### ACTIVITY
Starting at the line that contains "e cartoleria minimale" and continuing through the last of the lines, reproduce those lines with "inchiostro" substituted by "matita" and everything else unchanged. Leave the pictures out of your answer.
====================
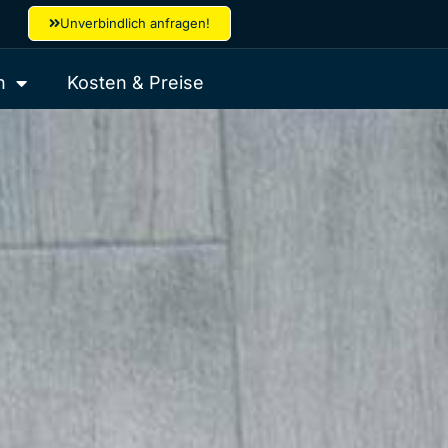
Unverbindlich anfragen!
h
Kosten & Preise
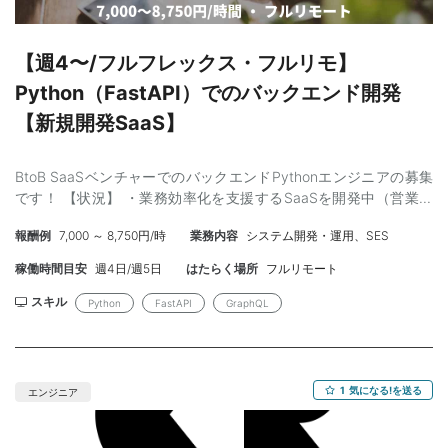
【週4〜/フルフレックス・フルリモ】
Python（FastAPI）でのバックエンド開発
【新規開発SaaS】
BtoB SaaSベンチャーでのバックエンドPythonエンジニアの募集
です！ 【状況】 ・業務効率化を支援するSaaSを開発中（営業開
始し開発のタスクが増えてきております） ・体制：CTO＋業務委
報酬例
7,000 ～ 8,750円/時
業務内容
システム開発・運用、SES
託5名＋デザイナー1名 【仕事内容】 ・Python、FastAPI、
Strawberryを用いたGraphQLサーバー開発 ・各種SaaSとのAPI連
稼働時間目安
週4日/週5日
はたらく場所
フルリモート
携機能の開発 【必須】 ・Python（FastAPI）での開発経験3年以
上 ・バックエンドエンジニアが3名以上いるなど一定規模のサー
スキル
Python
FastAPI
GraphQL
ビス開発での リード相当のご経験をお持ちの方 ・Strawberry＋
GraphQLサーバー開発経験 ・外部アプリケーションとの連携部分
の開発経験 【歓迎】 ・社内システム開発のご経験（CRMなど）
・コンサル会社やSIerでのご経験 【条件】 ・金額：100～140万
1
気になる!を送る
エンジニア
円/月（100%時） ・稼働： 80%~100% ※平日夜・土日の稼働も
OK ・精算：100%稼働時は140時間〜180時間。上限を超過するこ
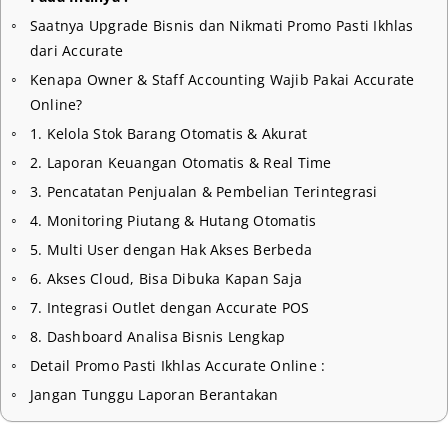
Saatnya Upgrade Bisnis dan Nikmati Promo Pasti Ikhlas
dari Accurate
Kenapa Owner & Staff Accounting Wajib Pakai Accurate
Online?
1. Kelola Stok Barang Otomatis & Akurat
2. Laporan Keuangan Otomatis & Real Time
3. Pencatatan Penjualan & Pembelian Terintegrasi
4. Monitoring Piutang & Hutang Otomatis
5. Multi User dengan Hak Akses Berbeda
6. Akses Cloud, Bisa Dibuka Kapan Saja
7. Integrasi Outlet dengan Accurate POS
8. Dashboard Analisa Bisnis Lengkap
Detail Promo Pasti Ikhlas Accurate Online :
Jangan Tunggu Laporan Berantakan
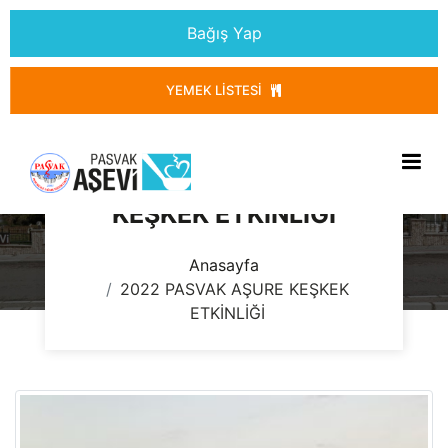
Bağış Yap
YEMEK LISTESI
2022 PASVAK AŞURE
KEŞKEK ETKİNLİĞİ
Anasayfa
2022 PASVAK AŞURE KEŞKEK
ETKİNLİĞİ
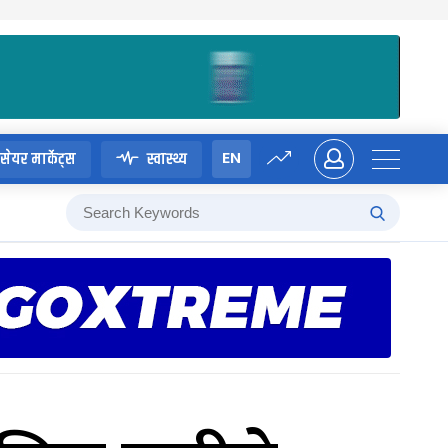
EN
सेयर मार्केट्स
स्वास्थ्य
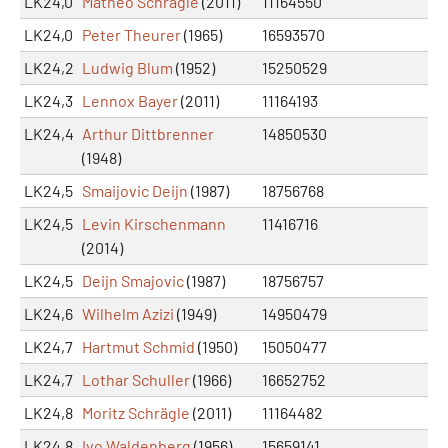
LK24,0
Matheo Schrägle
(2011)
11164550
LK24,0
Peter Theurer
(1965)
16593570
LK24,2
Ludwig Blum
(1952)
15250529
LK24,3
Lennox Bayer
(2011)
11164193
LK24,4
Arthur Dittbrenner
14850530
(1948)
LK24,5
Smaijovic Deijn
(1987)
18756768
LK24,5
Levin Kirschenmann
11416716
(2014)
LK24,5
Deijn Smajovic
(1987)
18756757
LK24,6
Wilhelm Azizi
(1949)
14950479
LK24,7
Hartmut Schmid
(1950)
15050477
LK24,7
Lothar Schuller
(1966)
16652752
LK24,8
Moritz Schrägle
(2011)
11164482
LK24,8
Ivo Waldenberg
(1956)
15659141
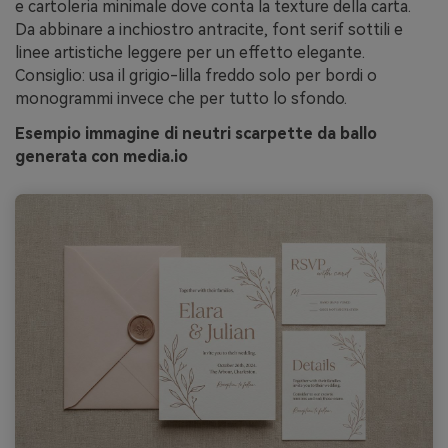
e cartoleria minimale dove conta la texture della carta.
Da abbinare a inchiostro antracite, font serif sottili e
linee artistiche leggere per un effetto elegante.
Consiglio: usa il grigio-lilla freddo solo per bordi o
monogrammi invece che per tutto lo sfondo.
Esempio immagine di neutri scarpette da ballo
generata con media.io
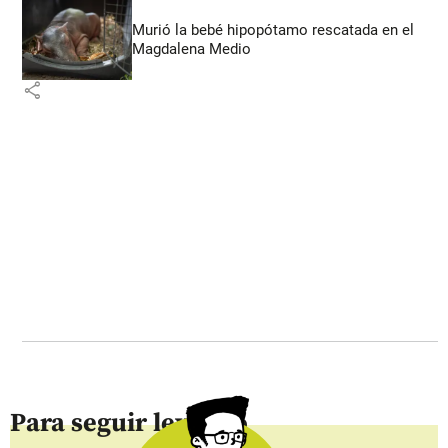
Murió la bebé hipopótamo rescatada en el
Magdalena Medio
share
Para seguir leyendo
====================
### RESPONSE BOX
e cartoleria minimale dove conta la texture della carta.
Da abbinare a matita antracite, font serif sottili e
linee artistiche leggere per un effetto elegante.
Consiglio: usa il grigio-lilla freddo solo per bordi o
monogrammi invece che per tutto lo sfondo.
Esempio immagine di neutri scarpette da ballo
generata con media.io
Murió la bebé hipopótamo rescatada en el
Magdalena Medio
share
Para seguir leyendo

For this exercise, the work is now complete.